Radial Compensation: Fixing Radius Distortion in Chart-Based Generative Models on Riemannian Manifolds

arXiv:2511.14056v2 Announce Type: replace-cross Abstract: We study the base distribution in chart-based generative models on Riemannian manifolds. Standard methods sample in Euclidean tangent space and then map the sample to the manifold with a chart. This is convenient, but it changes the meaning of distance: the same tangent-space scale can correspond to different geodesic radii, i.e. shortest-path distances from a reference point on the manifold, under different charts, curvatures, and dimensions. Within isotropic, scalar-Jacobian azimuthal charts, we show that no base distribution can simultaneously preserve geodesic-radial likelihoods, chart-invariant radial Fisher information, and tangent-space isotropy unless it has a specific form, which we call Radial Compensation (RC).
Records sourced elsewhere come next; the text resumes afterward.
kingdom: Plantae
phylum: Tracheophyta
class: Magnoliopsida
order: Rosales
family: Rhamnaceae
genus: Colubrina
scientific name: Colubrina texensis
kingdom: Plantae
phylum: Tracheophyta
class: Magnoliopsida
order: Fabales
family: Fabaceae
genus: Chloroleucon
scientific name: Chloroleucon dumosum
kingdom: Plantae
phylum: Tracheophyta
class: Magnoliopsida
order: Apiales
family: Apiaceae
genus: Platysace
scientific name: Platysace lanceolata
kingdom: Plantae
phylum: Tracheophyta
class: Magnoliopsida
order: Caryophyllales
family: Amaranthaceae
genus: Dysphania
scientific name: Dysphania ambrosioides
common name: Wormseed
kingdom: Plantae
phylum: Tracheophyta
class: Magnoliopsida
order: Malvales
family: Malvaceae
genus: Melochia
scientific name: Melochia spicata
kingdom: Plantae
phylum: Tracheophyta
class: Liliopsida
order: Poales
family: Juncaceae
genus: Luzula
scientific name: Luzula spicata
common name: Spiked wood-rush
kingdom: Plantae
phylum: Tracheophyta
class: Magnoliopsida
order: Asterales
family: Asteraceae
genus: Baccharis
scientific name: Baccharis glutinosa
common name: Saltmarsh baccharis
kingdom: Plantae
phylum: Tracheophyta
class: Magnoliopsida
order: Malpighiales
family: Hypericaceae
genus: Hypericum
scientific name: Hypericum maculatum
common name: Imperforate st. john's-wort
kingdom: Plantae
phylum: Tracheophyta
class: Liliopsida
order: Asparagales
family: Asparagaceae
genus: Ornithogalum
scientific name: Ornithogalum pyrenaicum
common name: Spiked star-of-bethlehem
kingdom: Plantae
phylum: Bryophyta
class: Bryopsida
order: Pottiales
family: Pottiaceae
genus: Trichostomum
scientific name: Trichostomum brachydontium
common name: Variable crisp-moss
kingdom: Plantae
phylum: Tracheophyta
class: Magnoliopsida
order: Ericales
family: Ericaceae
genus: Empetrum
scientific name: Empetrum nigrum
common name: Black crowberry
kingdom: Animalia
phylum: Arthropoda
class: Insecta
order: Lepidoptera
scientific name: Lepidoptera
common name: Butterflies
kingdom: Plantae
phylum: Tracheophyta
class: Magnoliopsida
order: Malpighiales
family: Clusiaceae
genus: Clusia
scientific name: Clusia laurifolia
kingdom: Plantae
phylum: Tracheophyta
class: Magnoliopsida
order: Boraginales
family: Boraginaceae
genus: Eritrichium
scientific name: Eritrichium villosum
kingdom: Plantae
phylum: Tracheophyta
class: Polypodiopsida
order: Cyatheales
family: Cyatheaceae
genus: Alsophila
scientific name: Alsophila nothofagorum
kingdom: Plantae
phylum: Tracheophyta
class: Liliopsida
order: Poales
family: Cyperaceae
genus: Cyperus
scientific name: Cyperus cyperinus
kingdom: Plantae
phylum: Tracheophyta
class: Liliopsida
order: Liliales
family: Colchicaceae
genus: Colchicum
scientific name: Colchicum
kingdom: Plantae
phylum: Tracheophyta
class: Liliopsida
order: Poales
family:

RC chooses the tangent-space base so that the model realizes a user-specified one-dimensional law for the geodesic radius, and leaves the chart available as a numerical preconditioner. This gives more stable training and cleaner curvature estimates, because curvature no longer has to compensate for distortions introduced by the chart. We also introduce balanced exponential charts, which improve conditioning without changing the realized manifold density under RC. This decouples the statistical meaning of the model, the law of the geodesic radius, from its numerical conditioning, which is governed by the chart Jacobian: chart choice becomes a numerical preconditioner rather than a hidden modeling decision. Across manifold variational autoencoders and continuous normalizing flows, RC matches the intended radius behavior, improves numerical stability, and makes learned curvature easier to interpret.